There’s no question that the problems for the airlines in the last few days have been extreme. With JetBlue, American, Delta and most of the major airlines reporting large numbers of cancellations and delays, the scenes at many airports have been described as chaotic. More than 4,100 cancellations and almost 8,000 delays were reported in the US yesterday, according to FlightAware.com. As of 6 am this morning, flight cancellations already totaled almost 1,800 and were expected to grow as the day progressed.
In many parts of the country, the weather was good – except for a bitter cold blast caused by what meteorologists call a “polar vortex”. But regardless of what it’s called, the wind chill factor has plunged temperatures to significantly below zero. And it is these extremely cold temperatures that have wreaked havoc for the airlines.
But it’s not the aircraft themselves that are affected. As many of you who watch the flight progress videos on board know, temperatures at cruising altitude are also significantly below zero – often 50 to 75 degrees below zero Fahrenheit. Aircraft themselves are designed and manufactured to operate at these extremely low temperatures.
However, the extreme cold affects the airlines’ ground operations, from the equipment to the products used to deice the planes to the people working. In terms of equipment, fuel trucks, baggage tugs, food service trucks and lavatory service trucks all have problems in extreme cold. For example, belt loaders used to load baggage on aircraft are vulnerable to cold in the same way that cars are vulnerable to cold – basically they have difficulty starting and therefore have to be kept running, often through the day and night. Constant operation can cause a myriad of problems from electrical to hydraulic, requiring equipment maintenance which in turn strains airport personnel who have to juggle increased maintenance in extreme cold. While equipment might normally be brought inside a facility to be worked on, the sheer volume of breakdowns in cold weather can quickly exceed a facility’s capacity. In those cases, workers have to try to fix the equipment outdoors. Working in extreme cold is difficult and usually workers can only work in short bursts. I have known mechanics and other airport workers who have gotten frostbite working outdoors in extreme cold.
Clearly, this greatly extends the time needed to make repairs and so delays mount. And just as maintenance workers are affected by the cold, so to is every other worker on the field – from truck drivers to baggage handlers to fuelers all of them are slowed down by the extreme cold, limiting the amount of time they can spend outdoors, which means all their tasks take much longer to accomplish.
In addition to equipment problems, fuel used to power the ground equipment is also vulnerable to extreme cold. Diesel fuel turns to a jelly-like substance and cannot be pumped into vehicles used to support ground operations. Jet fuel, on the other hand, is blended to operate in the extreme cold that jet aircraft encounter at high altitudes and so is not vulnerable to the recent blast of bitter cold felt around the country.

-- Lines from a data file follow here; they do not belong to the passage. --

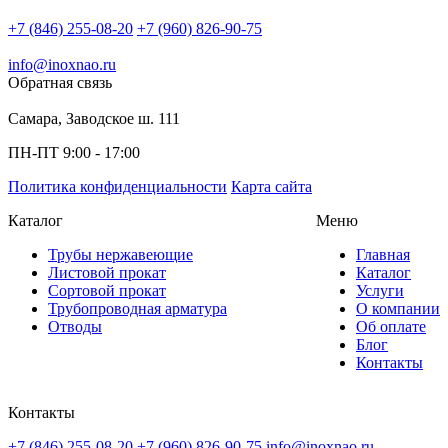
+7 (846) 255-08-20
+7 (960) 826-90-75
info@inoxnao.ru
Обратная связь
Самара, Заводское ш. 111
ПН-ПТ 9:00 - 17:00
Политика конфиденциальности
Карта сайта
Каталог
Меню
Трубы нержавеющие
Главная
Листовой прокат
Каталог
Сортовой прокат
Услуги
Трубопроводная арматура
О компании
Отводы
Об оплате
Блог
Контакты
Контакты
+7 (846) 255-08-20
+7 (960) 826-90-75
info@inoxnao.ru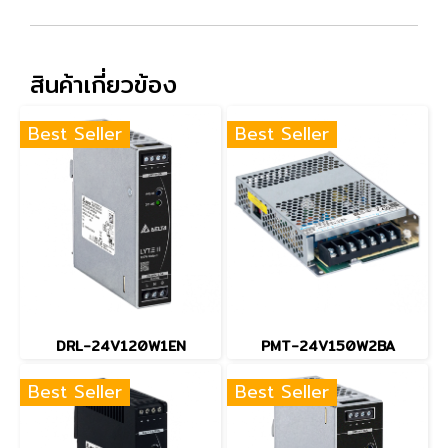
สินค้าเกี่ยวข้อง
Best Seller
Best Seller
DRL-24V120W1EN
PMT-24V150W2BA
Best Seller
Best Seller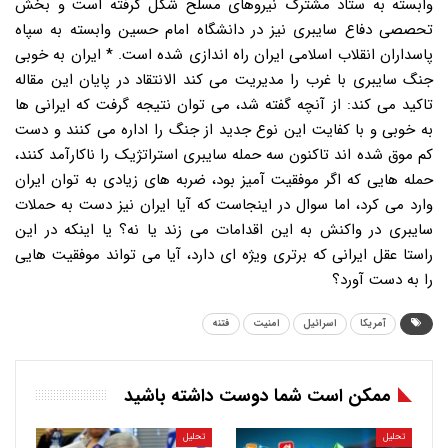
آمریکا
اسرائیل
امنیت
فتنه
ممکن است شما دوست داشته باشید
تحلیل
تحلیل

Glycol, the chemical used to de-ice aircraft, can also be affected by extreme cold. Various media reports from airlines stated that their glycol supplies were freezing. Even without precipitation, aircraft operating through slushy or snowy conditions on an airport will need to have their landing gear de-iced, even if the fuselage was free of ice. Without glycol the only alternative to removing the ice is to put an aircraft in a hangar to melt it. Clearly, this is not a practical solution for most aircraft and adds to delays and cancellations.

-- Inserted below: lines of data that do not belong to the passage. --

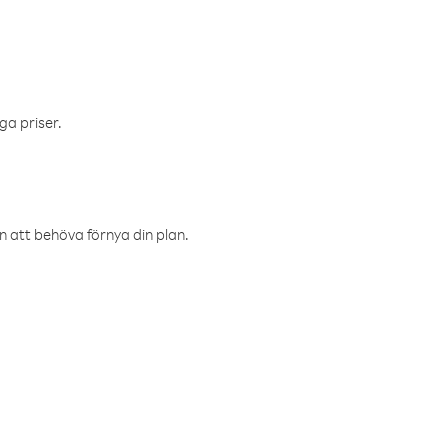
ga priser.
an att behöva förnya din plan.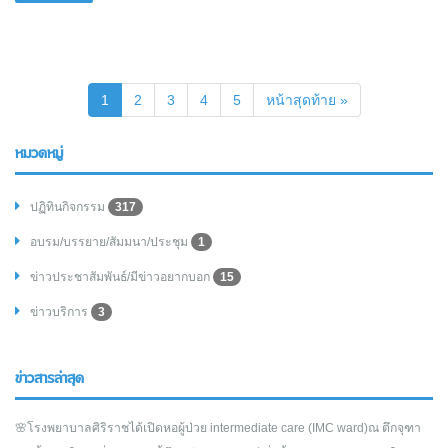
(current)
1
2
3
4
5
หน้าสุดท้าย »
หมวดหมู่
ปฏิทินกิจกรรม
317
อบรม/บรรยาย/สัมมนา/ประชุม
1
ข่าวประชาสัมพันธ์/มีข่าวอยากบอก
15
ข่าวบริการ
3
ข่าวสารล่าสุด
🌸โรงพยาบาลศิริราชได้เปิดหอผู้ป่วย intermediate care (IMC ward)ณ ตึกจุฑา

In sum, every aspect of ground operations is adversely affected by these bitter cold temperatures. As ground delays cause flights to be delayed, the problem is magnified because pilots timeout on their flight and duty time. Once a pilot exceeds his or her duty time, he or she cannot fly the flight and the flight must await a change in crew, which in turn may be difficult as delays spread across a wide swath of the country.